Down the rabbit hole with Alice in Cartoonland

Coming up with the title for this blog I could think of so many Alice in Wonderland inspired puns it was hard to pick just one. Maybe that's because Lewis Carroll's classic story has become such a part of our culture we find it everywhere. Well, actually that was the Cartoon Museum's premise when they decided to explore how the imagery and illustrations of Alice have pervaded drawing and cartooning from the late nineteenth century to today. Short, sweet and snappy - Alice in Cartoonland is charming and refreshingly straightforward.

Ministry accomplice Becky gets excited
I have to admit, I had never been to the Cartoon Museum before - but the Alice exhibition seemed the perfect time for a first visit. Hidden just around the corner from the British Museum, the tiny Cartoon Museum is a little place with a lot of heart. While the Ministry may never have made it there before- it was clear from the huge crowd the exhibition opening had drawn that this was a place with some seriously loyal fans. Fun house mirrors, a magician dressed at the Mad Hatter, and some amazing Sipsmith gin cocktails certainly set the mood!
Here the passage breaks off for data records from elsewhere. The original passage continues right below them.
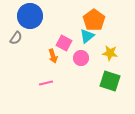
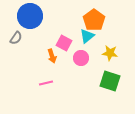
orange arrow: moved 1 px left
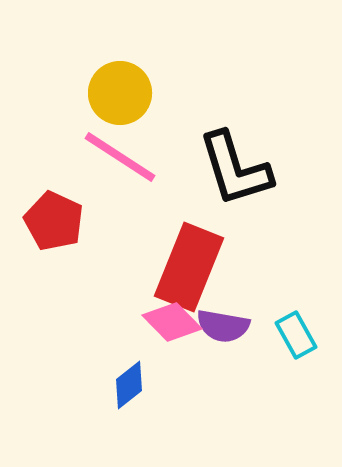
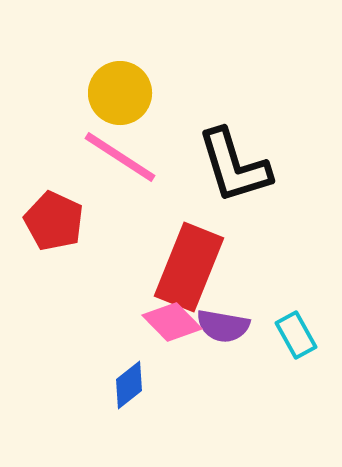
black L-shape: moved 1 px left, 3 px up
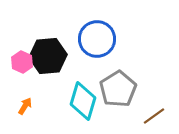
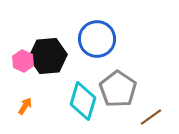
pink hexagon: moved 1 px right, 1 px up
gray pentagon: rotated 6 degrees counterclockwise
brown line: moved 3 px left, 1 px down
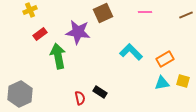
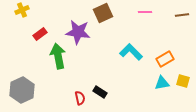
yellow cross: moved 8 px left
brown line: moved 4 px left; rotated 16 degrees clockwise
gray hexagon: moved 2 px right, 4 px up
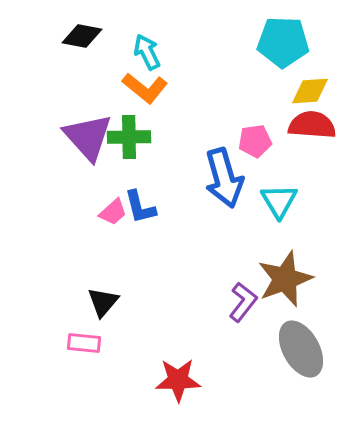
Fun with mirrors and the Mad Hatter!
In its relatively small floor space, the Museum packs in two permanent galleries and a sizable temporary exhibition space, in this case absolutely packed with every iteration of Alice inspired image you can imagine. From Carroll's original drawings of his characters, to Victorian political satire, Guinness advertisements, comic book renditions and prints from the famous Disney film, Cartoon land takes you on a tour of our fascination with Alice and her friends. 
Victorian satire

So often these days it seems exhibitions try to be everything and then some. What the Cartoon Museum has done so well is to capture our fascination with Alice on a level that everyone can interact with. Do you like history? It's there. Contemporary art? Got it. Your childhood films? Boom. Wanted to learn something about Lewis Carroll? Of course. 

Simultaneously showing our diverse interpretation of Carroll's story as well as the power and variety of cartoons and drawn images- the visitor walks away remembering their own unique memories of the book, film, characters - or whatever else means the most to them. Without being didactic, Alice in Cartoonland is a fitting celebration of the 150th anniversary of the book's original publication. 

Alice in Cartoonland is on at the Cartoon Museum until the 1st of November. Don't forget to check out their great events series to go with the exhibition! Hat-making anyone?